Fix storage config for v2 dask tasks

[katrogan]

Add an AWS_WEB_IDENTITY_TOKEN_FILE branch that wires up obstore.auth.boto3.Boto3CredentialProvider.

Why these changes are required:
I observed a v2 dask task died at pod startup before any user code ran:

  PermissionDeniedError: ... HEAD https://s3.us-east-2.amazonaws.com/
    union-cloud-dogfood-2-dogfood-fast-registration/.../fast79780202...tar.gz
    ... 403 Forbidden (empty body)

The runner pod's entrypoint calls flyte.storage.get(s3://...) to download the fast-registration tarball but obbstore couldn't auth.

According to Claude:

obstore's S3Store(...) constructor calls Rust object_store::aws::AmazonS3Builder::from_env(), and that builder only reads static keys: AWS_ACCESS_KEY_ID, AWS_SECRET_ACCESS_KEY, AWS_SESSION_TOKEN, AWS_REGION, AWS_ENDPOINT_URL.

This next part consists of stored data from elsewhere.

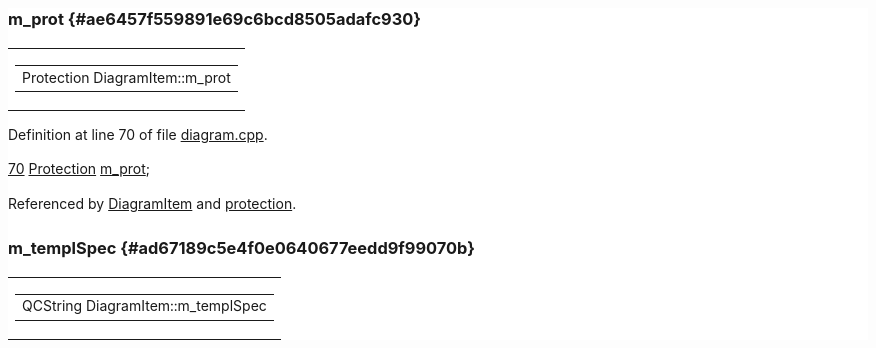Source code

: ### m\_prot {#ae6457f559891e69c6bcd8505adafc930}

<div class="doxyMemberItem">
<div class="doxyMemberProto">
<table class="doxyMemberLabels">
<tr class="doxyMemberLabels">
<td class="doxyMemberLabelsLeft">
<table class="doxyMemberName">
<tr>
<td class="doxyMemberName">Protection DiagramItem::m_prot</td>
</tr>
</table>
</td>
</tr>
</table>
</div>
<div class="doxyMemberDoc">



<p>Definition at line 70 of file <a href="/web-doxygen/docs/api/files/src/diagram-cpp">diagram.cpp</a>.</p>


<div class="doxyProgramListing">

<div class="doxyCodeLine"><span class="doxyLineNumber"><a href="#ae6457f559891e69c6bcd8505adafc930">70</a></span><span class="doxyLineContent"><span class="doxyHighlight">    <a href="/web-doxygen/docs/api/files/src/types-h/#a90e352184df58cd09455fe9996cd4ded">Protection</a> <a href="#ae6457f559891e69c6bcd8505adafc930">m_prot</a>;</span></span></div>

</div>


<p>Referenced by <a href="#a13cf599bbad6d9a8712b80209f36dd35">DiagramItem</a> and <a href="#aaca11d38f246c2a3f673d29720cc0426">protection</a>.</p>

</div>
</div>

### m\_templSpec {#ad67189c5e4f0e0640677eedd9f99070b}

<div class="doxyMemberItem">
<div class="doxyMemberProto">
<table class="doxyMemberLabels">
<tr class="doxyMemberLabels">
<td class="doxyMemberLabelsLeft">
<table class="doxyMemberName">
<tr>
<td class="doxyMemberName">QCString DiagramItem::m_templSpec</td>
</tr>
</table>
</td>
</tr>
</table>
</div>
<div class="doxyMemberDoc">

It does not consult AWS_WEB_IDENTITY_TOKEN_FILE / AWS_ROLE_ARN (which is how IRSA works on EKS). With no static creds present, the builder falls back to InstanceCredentialProvider → IMDS → the EKS node instance role, not the pod's
service-account role. The node role doesn't have S3 access to the fast-registration bucket → 403 with empty body (characteristic of an unsigned-looking request failure).

S3.get_fsspec_kwargs() only wired a credential_provider when both AWS_PROFILE and AWS_CONFIG_FILE were set (the laptop/dev-machine case). On EKS with IRSA, neither is set, so the function returned without a credential provider → obstore went anonymous → 403.